How does Invisalign work?
One of our professional dentists will start by taking a mold of your teeth, which will be used to create a digital scan. This scan will be used to create your treatment plan. This will allow you to see “before” and “after” pictures before treatment even starts- which means you and your dentist can see the predicted outcome and discuss your options. Your aligners will be created from the scans.
Some patients need to have their teeth filed as part of the treatment process, which gives your teeth some room to shift by creating tiny spaces between them. Filing may also even out some cosmetic imperfections.
Each aligner is customized for your teeth and shaped in such a way that it applies pressure in the most appropriate places to push them into alignment. The aligners must be worn for at least 22 hours a day. They can be removed for eating/drinking and oral hygiene.
Depending on your situation, you will need to switch to a new set of aligners every 1 to 3 weeks. However, unlike traditional braces, you will not need to come into the office that often. We only need to check your progress every 4 to 6 weeks.
How long does Invisalign take?
Typically, Invisalign takes 12 to 18 months- with some patients seeing full results within 6 months. Very few patients go beyond 18 months, and most patients begin to see results with the very first set of aligners within 2 weeks.
This timeline is much shorter than with traditional braces, which is usually 24 to 36 months or more.
Can Invisalign fix overbite?
Yes, Invisalign has been proven effective at correcting mild to moderate overbites. If a patient has a severe overbite, traditional braces may be recommended. Invisalign typically takes less time than traditional braces to correct an overbite, but rubber bands may need to be used to achieve treatment goals.

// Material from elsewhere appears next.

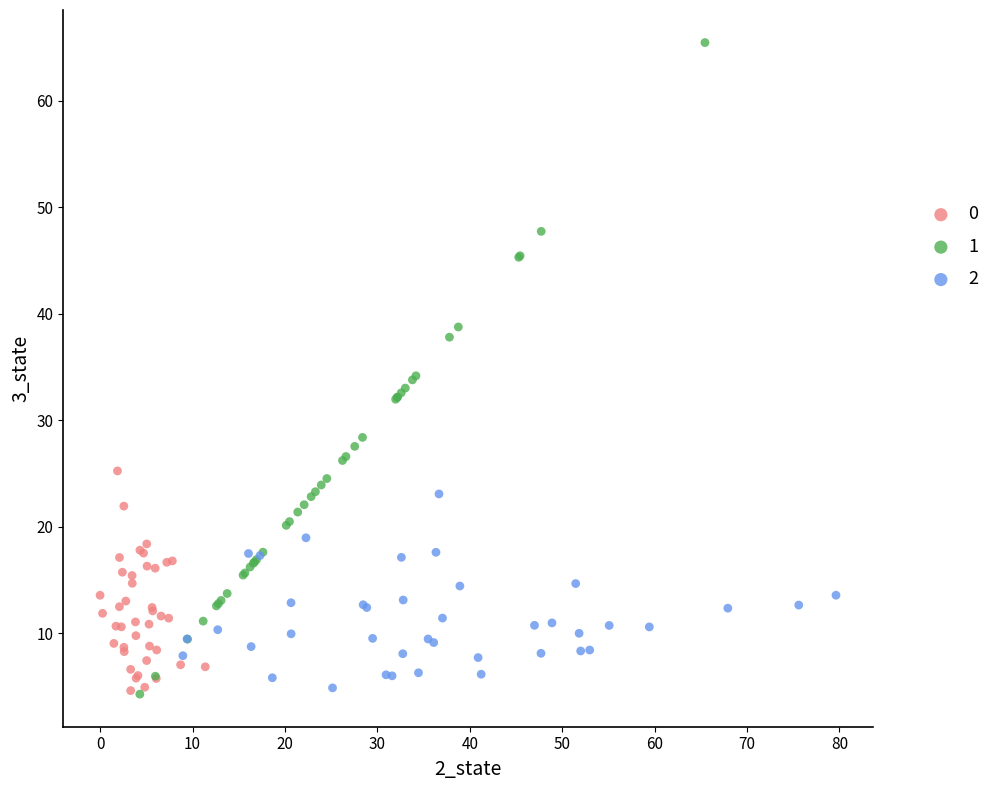

What are all the series names shown in the legend?

0, 1, 2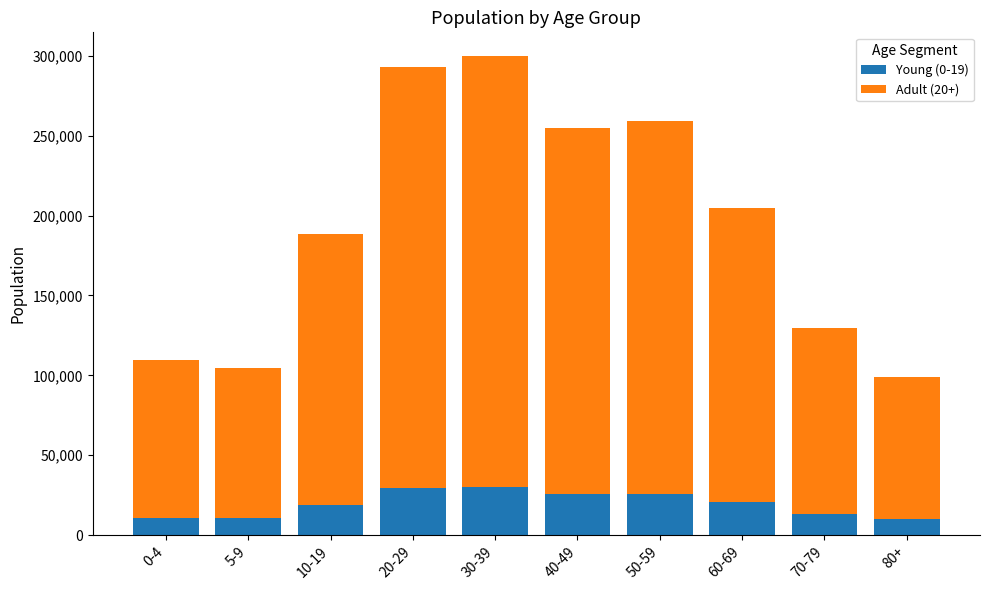

What is the average value of the Young (0-19) series?

19420.5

For best results, the aligners must be worn as recommended. For any orthodontic treatment, you’ll need a customized treatment plan for your situation.
Can Invisalign fix Underbite?
Yes, Invisalign is effective at correcting mild to moderate underbites that involve misalignment of the bottom teeth. However, if the underbite is due to the lower jaw being too far forward, the patient may require surgery along with Invisalign or other orthodontic treatment.